Arrivé à Shinjuku, je pensais que les difficultés allaient s’arrêter, mais je me rend compte que le bus s’est arrêté à un endroit différent que pour mon premier voyage. Normalement j’aurais dû me trouver sur une grande avenue avec un building dont j’adore le design, à gauche, mais voilà, en fait, d’après ce que je vois, je suis pas loin, mais je n’ai rien qui me permettent de voir par où aller pour rejoindre cette grande avenue et comme je connais pas le nom de ce fameux building, je décide prendre le chemin qui me parait être le bon. Malheureusement rien qui me semble assez familier pour me dire par où continuer et comme je me suis déjà perdu dans ce quartier, je me vois déjà me trimballer mes deux valises encombrantes dans tout Shinjuku. C’était oublier le fait que je suis au Japon…. C’est alors qu’une femme, qui me voit en train de cherche un peu partout, devine que je suis un peu perdu et m’aborde pour essayer de savoir quel endroit je cherchais. Bon je le sens mal parce que d’une, je suis assez guignol pour ne pas avoir noté l’adresse du lieu où je devais (pensant que j’allais arriver au même endroit et n’avoir juste que la rue – où j’aurais dû me trouver – à remonter), de deux, je n’ai pas de plan et de trois, le lieu est impossible à décrire, puisque à mon avis peu connu des japonais. J’essaye quand même de matérialiser avec mes mains, en lui disant ce que je cherche, le repère principal, qui me permettrait au moins de rejoindre l’endroit où j’aurais dû arriver, et ainsi retrouver mon chemin.
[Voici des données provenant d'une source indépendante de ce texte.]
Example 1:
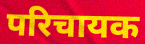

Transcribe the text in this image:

परिचायक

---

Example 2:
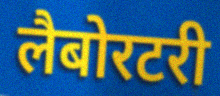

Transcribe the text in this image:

लैबोरटरी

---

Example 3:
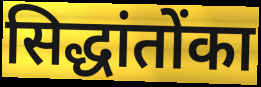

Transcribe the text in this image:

Et là, ça marche tout de suite, elle arrive à situer cette tour (elle m’a même donné le nom, mais avec ma mémoire de poisson rouge, je l’ai déjà oublié), elle m’accompagne jusqu’à l’endroit que je cherchais, on discute même en chemin (enfin avec mon niveau d’anglais, c’est plutôt elle qui me pose des questions: d’où je viens, …) et on fini par se séparer.

Tôkyô 01

Voilà le building qui me sert de point de repère.
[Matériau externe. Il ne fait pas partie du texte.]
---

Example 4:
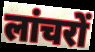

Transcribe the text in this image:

लांचरों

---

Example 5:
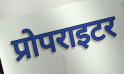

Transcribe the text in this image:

प्रोपराइटर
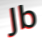
Jb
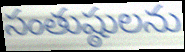
సంతుష్ఠులను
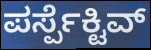
ಪರ್ಸ್ಪೆಕ್ಟಿವ್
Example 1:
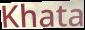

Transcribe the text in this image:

Khata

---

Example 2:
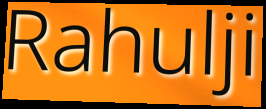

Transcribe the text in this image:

Rahulji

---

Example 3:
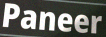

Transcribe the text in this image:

Paneer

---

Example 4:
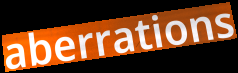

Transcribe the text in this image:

aberrations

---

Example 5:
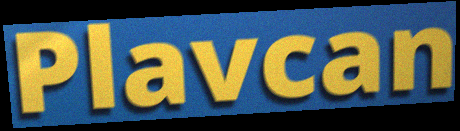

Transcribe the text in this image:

Plavcan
Peu de temps après, j’arrive à Sakura House où je dois remplir de la paperasse, récupérer les clefs de l’appart où je logerais, et bien sûr, payer mon loger pour tout le séjour. Heureusement, il y avait presque personne, donc je n’ai pas eu à attendre et ce n’est pas plus mal, vu que je commençais à sérieusement fatiguer et que j’avais qu’une envie, c’est de poser mes valises. Pour pas partir n’importe où, je demande quand même à la personne de Sakura House où aller pour choper le métro. le reste du chemin était assez facile. Je devais prendre la ligne Oedo de Shinjuku Nishiguchi à Shin Okashimachi, puis faire un changement pour aller à l’arrêt Asakusa de la Tsukuba Express. Juste avant, j’en ai profité pour faire recharger ma Suica card et tout s’est bien passé jusqu’à Asakusa, que je connais bien. Etant donné que mon appart se trouve au même endroit que celui de mon premier voyage, j’ai pu y aller les yeux fermés, j’ai remarqué sur le chemin que des choses ont changés dans le coin. L’immeuble en travaux est complètement fini et la chaussée à été refaite.
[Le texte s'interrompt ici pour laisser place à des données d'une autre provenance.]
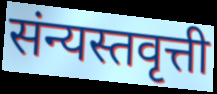
संन्यस्तवृत्ती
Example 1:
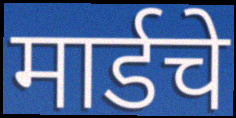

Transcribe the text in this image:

मार्डचे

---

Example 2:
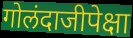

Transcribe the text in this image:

गोलंदाजीपेक्षा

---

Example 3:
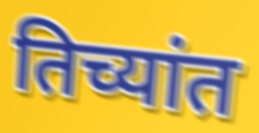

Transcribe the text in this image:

Une fois installé, je décide d’un commun accord avec moi-même qu’il est temps de finir rapidement cette journée et demi fatiguant en allant chercher de quoi manger et en alimentant mon blog.Donc, je sors avec mon appareil photo, histoire de faire au moins une photo pour imager cet article. Mais voilà t’y pas qu’après avoir pris une photo d’un joli petit coin, je tombe sur le charme d’un autre petit coin éclairé et en prend une autre, puis une troisième et ainsi de suite pour finir par transformer ce simple aller-retour à Family Market en une petite balade jusqu’au temple d’Asakusa, qui est vraiment pas loin. J’en ai même profité pour jeter un oeil au quelques Sakura en fleurs du coin. Cette petite balade m’a permis aussi de me rappeler à quel point j’adore ce quartier, surtout quand il fait nuit. Il y a quelques personnes qui errent toujours dans les mêmes coins, on peut y croiser des personnes qui se baladent en vélo sans être gênés par les voitures (il n’y a que sur les grandes rues qu’il y a du trafic), on peut voir les japonais se lâcher un peu après quelques verres et il se dégage une atmosphère spéciale que je n’ai pas retrouvé ailleurs – enfin pour l’instant.